This the second of today’s installments from William Sieghart’s book The Poetry Pharmacy. This one really tickles my fancy.
… the po faced seriousness of our modern obsession with health and emotional balance is not the only way to live. We can be happy without making an effort to live in the moment, or be mindful, or do any of those things we all feel a buzz of guilt about ignoring.
Of course we could all benefit from living in the moment more than we do – but it is also true that to treat the present as anything more than a second home, however frequently visited, would be a catastrophe. As with anything else in the world, living in the moment is only useful in moderation.
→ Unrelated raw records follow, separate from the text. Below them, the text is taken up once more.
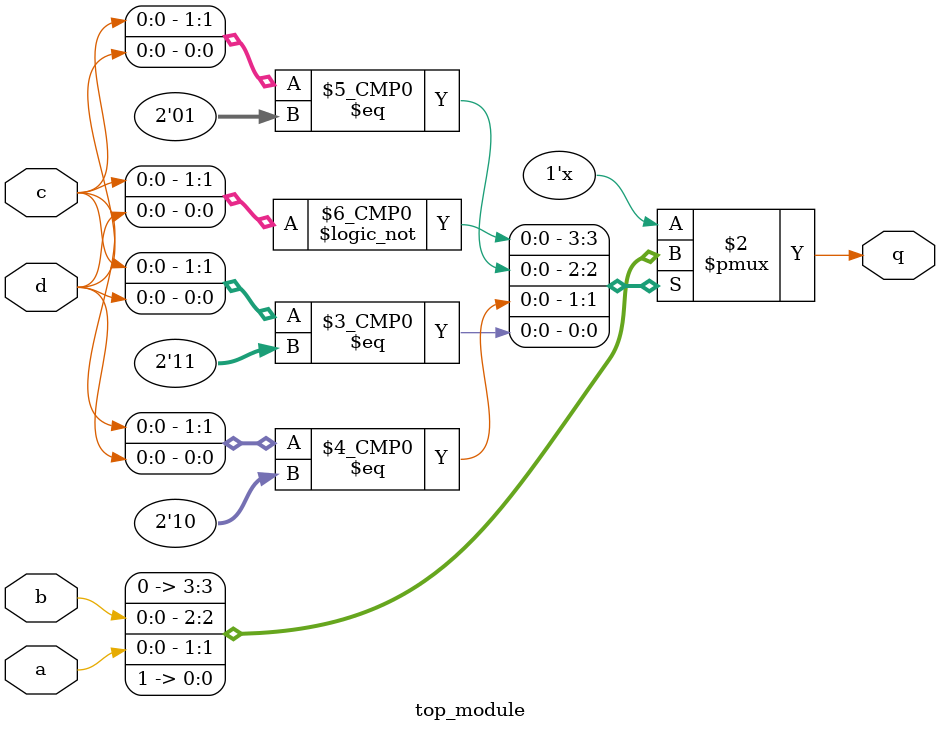
<source format=sv>
module top_module (
    input wire a,
    input wire b,
    input wire c,
    input wire d,
    output reg q
);

    always @(*)
    begin
        case ({c, d})
            2'b00: q = 1'b0;
            2'b01: q = b;
            2'b10: q = a;
            2'b11: q = 1'b1;
            default: q = 1'b0;
        endcase
    end

endmodule

</source>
What’s more, allowing ourselves to get caught up in the cultural panic about how we should live, how we should think, and how we should breathe, can lead to more misery than well practised mindfulness could ever solve.
If living in the moment doesn’t suit you, it if doesn’t make sense for you, don’t to it! Don’t feel obliged to change your interior life to suit the faddish dictates of the self help industry. Although here is real value in living in the moment, there is also real value in living how you want to live, and accepting the parts of yourself you can’t change. If you’re a fretter, or a daydreamer, or a reminiscer – celebrate it. Be yourself. That’s the best advice any guru can give you.
The trouble with present is
that it’s always in a state of vanishing.
Billy Collins
I adore that quote 💜
Me too its one of the first times I have heard someone express this kind of view. And it makes sense. All that Eckhardt Tolle teaching about living in the present at times did my head in. It seems to ignore the real reality of past pain and disordered attachments.